Rum Yönetimi, Ada içerisinde yürürlüğe soktuğu kendiliğinden çözüm politikasını, Rum tezlerine üçüncü ülkelerin desteğini alarak güçlendiriyor.
Bu anlamda İngiltere ile imzaladığı memorandumda yer alan “Tek egemenlik, tek uluslararası kimlik ve tek vatandaşlık” yaklaşımının müzakerelerin esası haline gelmesi, bugüne dek üzerinde ısrarla durulan temel Türk tezlerinden geri dönüş anlamına geliyordu.
Hristofyas’ın Rusya ile imzaladığı memorandumda 1960 Kıbrıs Cumhuriyeti’nin “üniter” olarak nitelendirilmesi de Türklerin azınlık olduğuna dönük Rum tezinin kabulünden başka bir şey değil.
KKTC Hükümeti’nin erken seçim kararı alması ise 2009’un seçim yılı olması nedeniyle bu konunun müzakerelerin parçası halini alması önündeki şimdilik en büyük engel.

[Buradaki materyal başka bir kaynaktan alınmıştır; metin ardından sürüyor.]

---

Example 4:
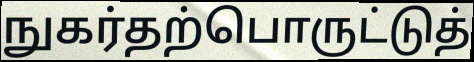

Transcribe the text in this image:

நுகர்தற்பொருட்டுத்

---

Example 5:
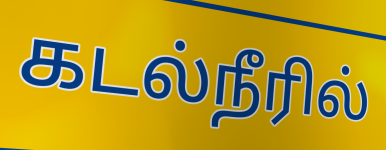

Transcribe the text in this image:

கடல்நீரில்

Kapsamlı müzakerelerin bir parçası olmasına rağmen Rumların bireysel davalarla mülkiyet konusunda edindiği kazanımları da yabana atmamak lazım.
2009’a daha güçlü hazırlanan Rum yönetimi, mülkiyet haklarının ihlali konusunda İngiltere aleyhine de dava açma hazırlığında ve uzmanlardan görüş alıyor.

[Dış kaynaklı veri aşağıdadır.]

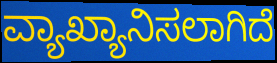
ವ್ಯಾಖ್ಯಾನಿಸಲಾಗಿದೆ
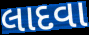
લાદવા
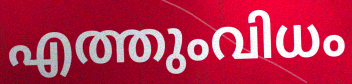
എത്തുംവിധം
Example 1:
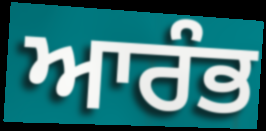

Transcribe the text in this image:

ਆਰੰਭ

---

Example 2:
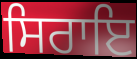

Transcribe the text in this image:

ਸਿਰਾਇ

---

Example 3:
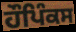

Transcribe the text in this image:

ਹੌਪਿੰਕਸ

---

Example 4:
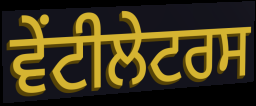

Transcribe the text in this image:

ਵੇਂਟੀਲੇਟਰਸ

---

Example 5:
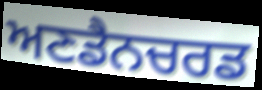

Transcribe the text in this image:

ਅਣਡੈਨਚਰਡ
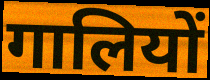
गालियों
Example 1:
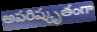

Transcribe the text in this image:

అపరిష్కృతంగా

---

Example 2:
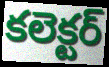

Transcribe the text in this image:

కలెక్టర్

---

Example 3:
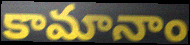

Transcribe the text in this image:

కామానాం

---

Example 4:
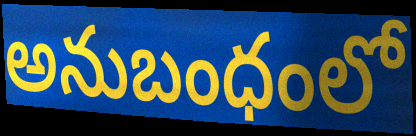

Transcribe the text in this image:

అనుబంధంలో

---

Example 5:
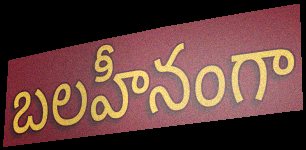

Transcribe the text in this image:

బలహీనంగా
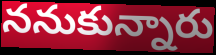
ననుకున్నారు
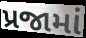
પ્રજામાં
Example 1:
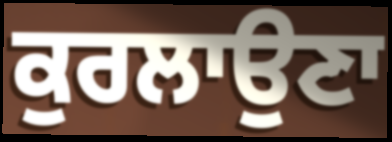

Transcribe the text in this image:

ਕੁਰਲਾਉਣਾ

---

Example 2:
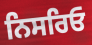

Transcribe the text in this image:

ਨਿਸਰਿਓ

Bunlardan AİHM’deki eski Rum Yargıç Lukis Lukaidis uluslararası hukuk temelinde; bir ülkenin, doğrudan ihlalde bulunan başka bir ülkeyle suç ortağı olması halinde, insan hakları ihlallerinden sorumlu tutulabileceği görüşünü ortaya koyuyor. Buna göre şu unsurların oluşması gerekiyor(2):
a)Suç ortağı devletin ihlalleri gündeme getiren faaliyetleri engellemedeki özel sorumluluğu ve
b)Suç ortağı devletin; yalnız hukuki, siyasi, diplomatik ve diğer barışçıl faaliyetler olsa bile; ihlallerin engellenmesi veya bunlara son verilmesine yardımcı olabilecek faaliyetlerde bulunmayı görmezlikten gelmesi.

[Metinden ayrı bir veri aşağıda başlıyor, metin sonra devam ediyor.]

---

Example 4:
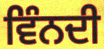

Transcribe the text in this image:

ਵਿੰਨਦੀ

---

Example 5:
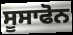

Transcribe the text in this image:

ਸੂਸਾਫੋਨ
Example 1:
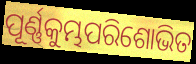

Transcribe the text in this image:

ପୂର୍ଣ୍ଣକୁମ୍ଭପରିଶୋଭିତ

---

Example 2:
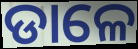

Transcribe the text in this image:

ଡାଳେ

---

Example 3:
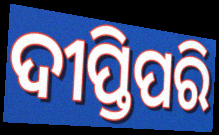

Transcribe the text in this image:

Doğrusu Lukaidis’in önerisi “ciddiye alınacak olursa”, Irak işgalinde yer alan tüm ülkelerin, Gazze’de süren katliama göz yuman devletlerin, Hocalı ve Bosna-Hersek’teki soykırım işbirlikçisi ve Darfur, Ruanda ile Somali soykırımlarının destekçisi tüm devletlerin yani ABD’nin ve neredeyse tüm Avrupa’nın savunma dosyalarını hazırlaması gerekecek.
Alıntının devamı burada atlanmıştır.